Sunday, April 20, 2008

Here's how it can all be fixed.

Here's our plan to fix the student loan fiasco. We'll assume that the audience understands FFELP, FASFA, Stafford/PLUS/Perkins, where we are, and how we got here.

Our plan is quite simple. The Department of Education will be given the authority to issue a guarantee of 98% of defaulted loan dollars (or some industry-government mutually agreed upon target) for FFELP loan products. The guarantee can come with stipulations. These stipulations can encompass the loan attributes (term, payment options, and minimum collections efforts), and to ensure that the FASFA award translates into the appropriate loan amount. The stipulations cannot encompass marketing, financing, or loan processing. The Department of Education will then review defaulted loan claims to ensure that the stipulations are met, and if met, the Department of Education will pay out the claim. That's it. The Department of Education's role is to provide the default guarantee. Nothing more...nothing less.

So how will the consumer be protected? We'll turn to the FTC/FDIC/FRB/OTS for consumer protection and oversight of the intermediation process. These agencies already to a really good job at making sure that money is intermediated if a fair and balanced manner. From marketing, disclosures, and disputes to processing, funding, and accounting....you can bet that our current financial oversight agencies will straighten up a lot of the shenanigans that previously existed.

We've heard plenty of belly aching that many FFELP firms were sleazy marketers.
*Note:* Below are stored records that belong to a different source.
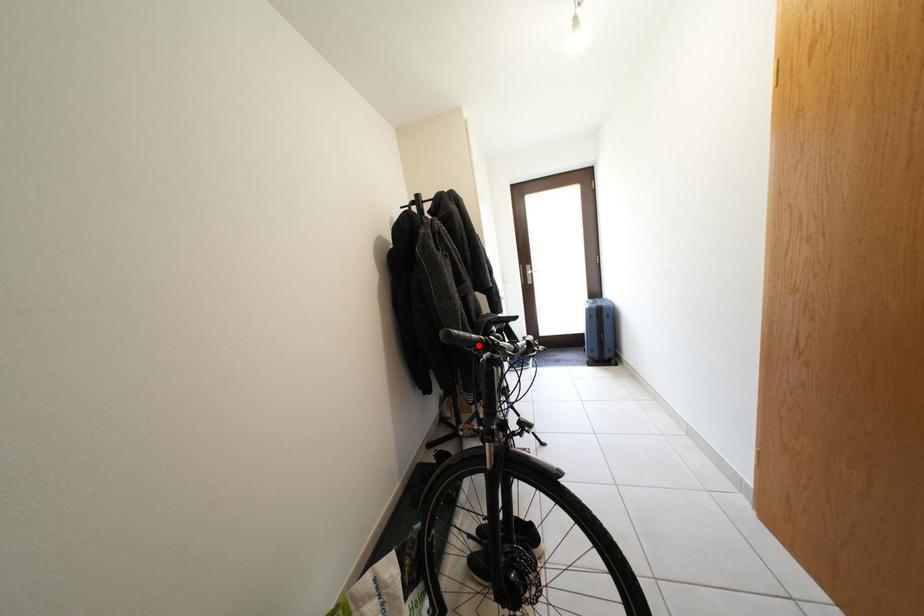
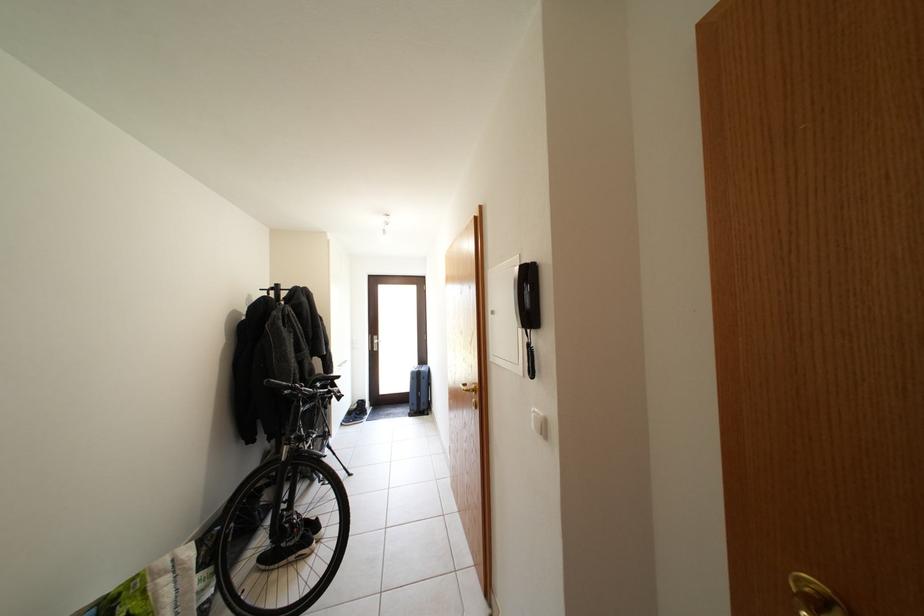
Question: I am providing you with two images of the same scene from different viewpoints. Image1 has a red point marked. In image2, the corresponding 3D location appears at what relative position? Reply with the corresponding letter.

Choices:
 (A) Closer
 (B) Farther

Answer: (A)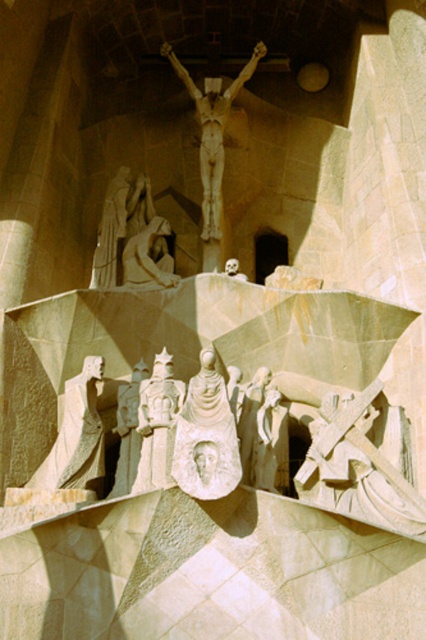
Question: Is carved stone cross at lower right above matte stone statue at center?

Choices:
 (A) no
 (B) yes

Answer: (A)

Question: Based on their relative distances, which object is nearer to the matte stone statue at center?

Choices:
 (A) carved stone cross at lower right
 (B) smooth beige statue at lower left

Answer: (A)

Question: Which point is closer to the camera taking this photo?

Choices:
 (A) (250, 444)
 (B) (83, 376)

Answer: (A)

Question: Which object is closer to the camera taking this photo?

Choices:
 (A) carved stone cross at lower right
 (B) matte stone statue at center
 (C) smooth beige statue at lower left

Answer: (A)

Question: Considering the relative positions of smooth beige statue at lower left and matte stone statue at center in the image provided, where is smooth beige statue at lower left located with respect to matte stone statue at center?

Choices:
 (A) right
 (B) left

Answer: (B)

Question: From the image, what is the correct spatial relationship of carved stone cross at lower right in relation to matte stone statue at center?

Choices:
 (A) above
 (B) below

Answer: (B)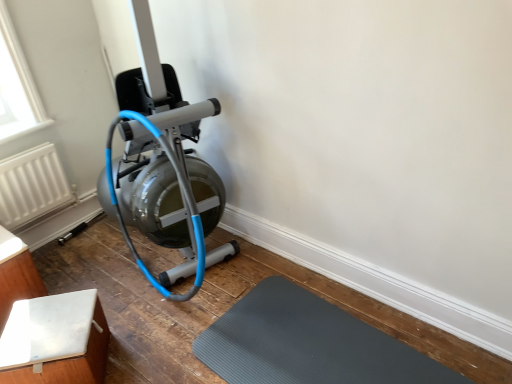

Could have very well been the case. It's because the Department of Education does not have the personnel, resources, or experience in dealing with "sleazy marketers". Turn the FDIC or FRB loose on those "sleazy marketers" and any questionable behavior will stop in about 2 seconds. You get the idea: let's use the existing agencies for what they already do very well.

Also, the interest rate subsidies would go away under our plan. The marketplace would determine the rate of interest on a loan that is virtually 100% guaranteed will priced. Competition will indeed do a better job of determining the rate than the government could ever do. Our plan will also allow the lenders to implement their own collections strategies. Right now FFELP has pre-1970's collections strategies mandated (The Department of Education is woefully ignorant of how to structure a collections effort). If the Department of Ed is impressed with the loss rates today, wait until they see what an institution, under a highly competitive environment would do with the loss rates. In this scenario, every dollar collected contributes to the profit of the lent principal.

Of course, our idea would never fly. It's because someone at the Department of Education would loose precious budget dollars and people. Once the money and people are present, a bureaucracy perpetuates itself. Also, it would require our Congressmen to admit they initiated a foolish law before they suggested a radically different solution.

So, our students will continue suffer. Taxpayers will suffer. And the world goes on.